Task instructions:
1 - Answer these from the package description:
(a) What command installs the package?
(b) What minimum Python and PyTorch versions does it require?
(c) What learning rate does the quickstart pass to AdamW?
2 - In the rows, render the stretch from the line containing "accommodation" through the line containing "CREATE A WEBSITE FROM GOOGLE SHEET" as a JSON list of strings, one per line, with blank lines and the pictures left out.

Text block:
────────────────────

Skip to main content

PyTorch training accelerator: AMP, torch.compile, fused kernels, EMA, SWA, schedulers, memory tools, DDP — all in one drop-in wrapper.

Project description

qlqoqrqa ⚡

A serious PyTorch training accelerator. Drop in one wrapper, eliminate common bottlenecks.


Install

pip install qlqoqrqa

Requirements: Python ≥ 3.9, PyTorch ≥ 2.0


Quickstart

import torch
import torch.nn as nn
import torch.nn.functional as F
from torch.utils.data import DataLoader, TensorDataset
from qlqoqrqa import Accelerator, AcceleratorConfig

model     = nn.TransformerEncoder(...)
optimizer = torch.optim.AdamW(model.parameters(), lr=3e-4)
loader    = DataLoader(TensorDataset(X, y), batch_size=256, shuffle=True)

────────────────────

Input records:

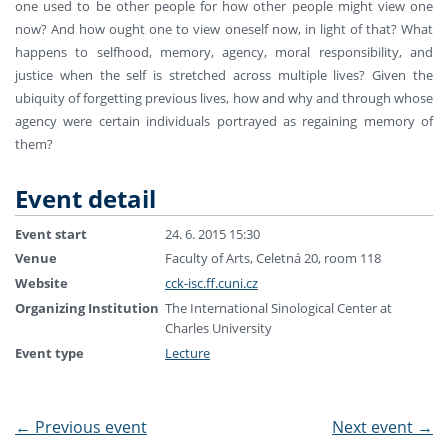
one used to be other people for how other people might view one
now? And how ought one to view oneself now, in light of that? What
happens to selfhood, memory, agency, moral responsibility, and
justice when the self is stretched across multiple lives? Given the
ubiquity of forgetting previous lives, how and why and through whose
agency were certain individuals portrayed as regaining memory of
them?
Event detail
Event start
24. 6. 2015 15:30
Venue
Faculty of Arts, Celetná 20, room 118
Website
cck-isc.ff.cuni.cz
Organizing Institution
The International Sinological Center at
Charles University
Event type
Lecture
←
Previous event
Next event
→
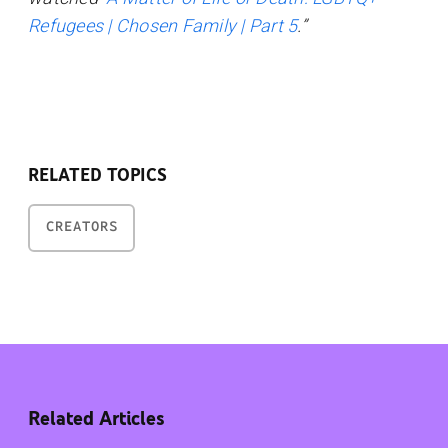
Refugees | Chosen Family | Part 5
.”
RELATED TOPICS
CREATORS
Related Articles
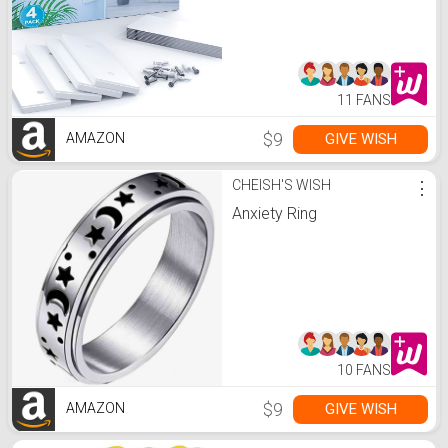
System for Computer
Desk, Organize TV Wall,
Kitchen, Entertainment
System Home or Office
11 FANS
$9
GIVE WISH
AMAZON
CHEISH'S WISH
⋮
Anxiety Ring
10 FANS
$9
GIVE WISH
AMAZON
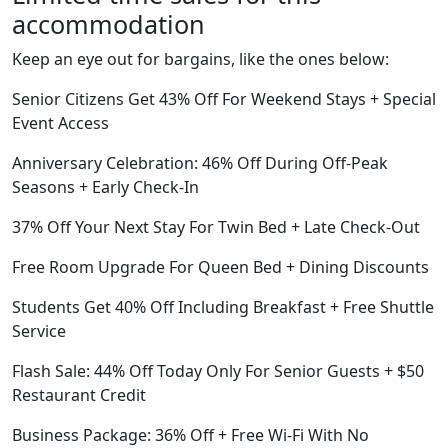
accommodation
Keep an eye out for bargains, like the ones below:
Senior Citizens Get 43% Off For Weekend Stays + Special
Event Access
Anniversary Celebration: 46% Off During Off-Peak
Seasons + Early Check-In
37% Off Your Next Stay For Twin Bed + Late Check-Out
Free Room Upgrade For Queen Bed + Dining Discounts
Students Get 40% Off Including Breakfast + Free Shuttle
Service
Flash Sale: 44% Off Today Only For Senior Guests + $50
Restaurant Credit
Business Package: 36% Off + Free Wi-Fi With No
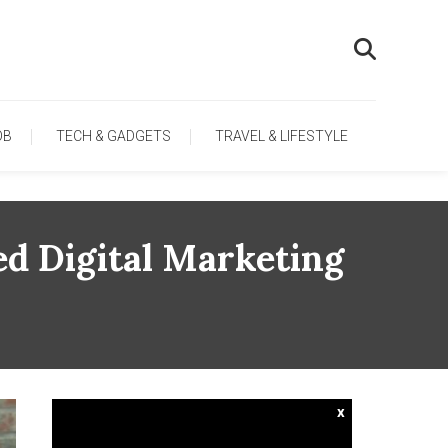
OB
TECH & GADGETS
TRAVEL & LIFESTYLE
ed Digital Marketing
x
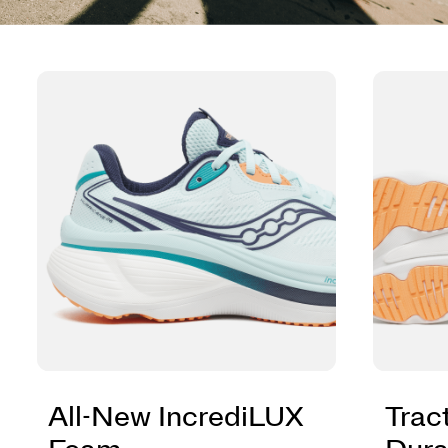
All-New IncrediLUX
Trac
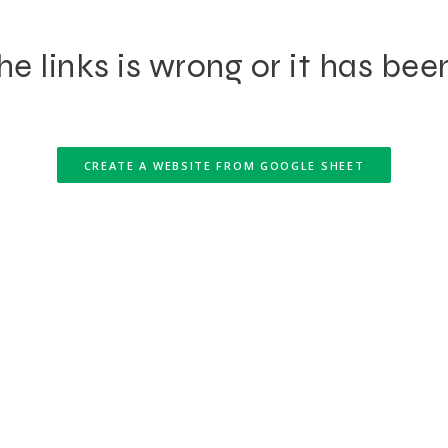
e links is wrong or it has bee
CREATE A WEBSITE FROM GOOGLE SHEET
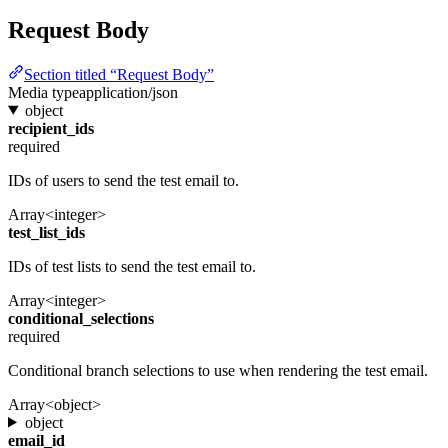
Request Body
Section titled “Request Body”
Media type
application/json
object
recipient_ids
required
IDs of users to send the test email to.
Array<integer>
test_list_ids
IDs of test lists to send the test email to.
Array<integer>
conditional_selections
required
Conditional branch selections to use when rendering the test email.
Array<object>
object
email_id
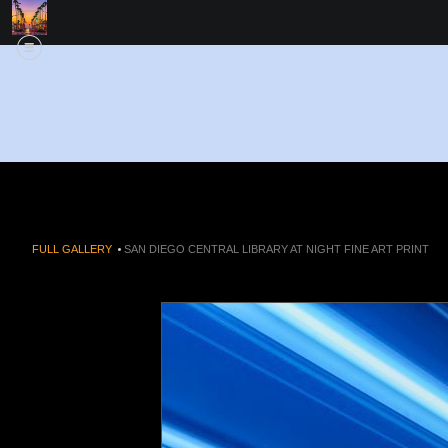
FULL GALLERY
>
SAN DIEGO CENTRAL LIBRARY AT NIGHT FINE ART PRINT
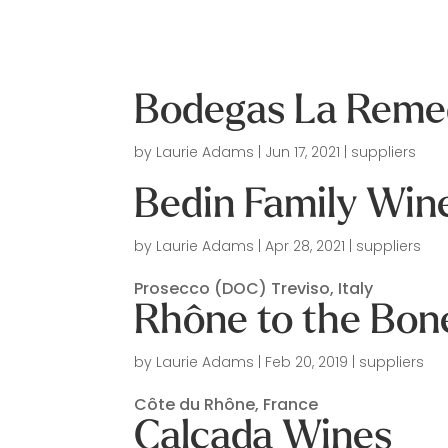
Bodegas La Remed
by
Laurie Adams
|
Jun 17, 2021
|
suppliers
Bedin Family Win
by
Laurie Adams
|
Apr 28, 2021
|
suppliers
Prosecco (DOC) Treviso, Italy
Rhône to the Bon
by
Laurie Adams
|
Feb 20, 2019
|
suppliers
Côte du Rhône, France
Calcada Wines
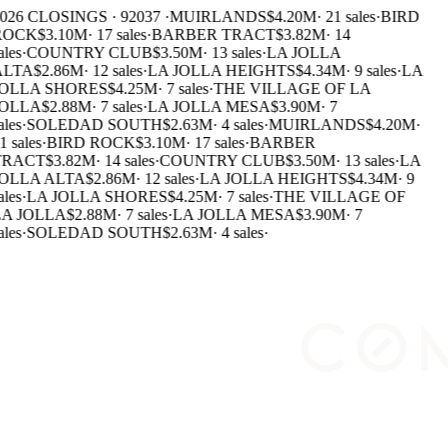
026 CLOSINGS · 92037 ·
MUIRLANDS
$4.20M
·
21 sales
·
BIRD
ROCK
$3.10M
·
17 sales
·
BARBER TRACT
$3.82M
·
14
ales
·
COUNTRY CLUB
$3.50M
·
13 sales
·
LA JOLLA
LTA
$2.86M
·
12 sales
·
LA JOLLA HEIGHTS
$4.34M
·
9 sales
·
LA
OLLA SHORES
$4.25M
·
7 sales
·
THE VILLAGE OF LA
OLLA
$2.88M
·
7 sales
·
LA JOLLA MESA
$3.90M
·
7
ales
·
SOLEDAD SOUTH
$2.63M
·
4 sales
·
MUIRLANDS
$4.20M
·
1 sales
·
BIRD ROCK
$3.10M
·
17 sales
·
BARBER
TRACT
$3.82M
·
14 sales
·
COUNTRY CLUB
$3.50M
·
13 sales
·
LA
OLLA ALTA
$2.86M
·
12 sales
·
LA JOLLA HEIGHTS
$4.34M
·
9
ales
·
LA JOLLA SHORES
$4.25M
·
7 sales
·
THE VILLAGE OF
A JOLLA
$2.88M
·
7 sales
·
LA JOLLA MESA
$3.90M
·
7
ales
·
SOLEDAD SOUTH
$2.63M
·
4 sales
·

────────────────────

Written answers:
1 -
(a) pip install qlqoqrqa
(b) Python ≥ 3.9 and PyTorch ≥ 2.0
(c) 3e-4

2 -
[
  "accommodation",
  "Keep an eye out for bargains, like the ones below:",
  "Senior Citizens Get 43% Off For Weekend Stays + Special",
  "Event Access",
  "Anniversary Celebration: 46% Off During Off-Peak",
  "Seasons + Early Check-In",
  "37% Off Your Next Stay For Twin Bed + Late Check-Out",
  "Free Room Upgrade For Queen Bed + Dining Discounts",
  "Students Get 40% Off Including Breakfast + Free Shuttle",
  "Service",
  "Flash Sale: 44% Off Today Only For Senior Guests + $50",
  "Restaurant Credit",
  "Business Package: 36% Off + Free Wi-Fi With No",
  "OB",
  "TECH & GADGETS",
  "TRAVEL & LIFESTYLE",
  "ed Digital Marketing",
  "x",
  "All-New IncrediLUX",
  "Trac",
  "e links is wrong or it has bee",
  "CREATE A WEBSITE FROM GOOGLE SHEET"
]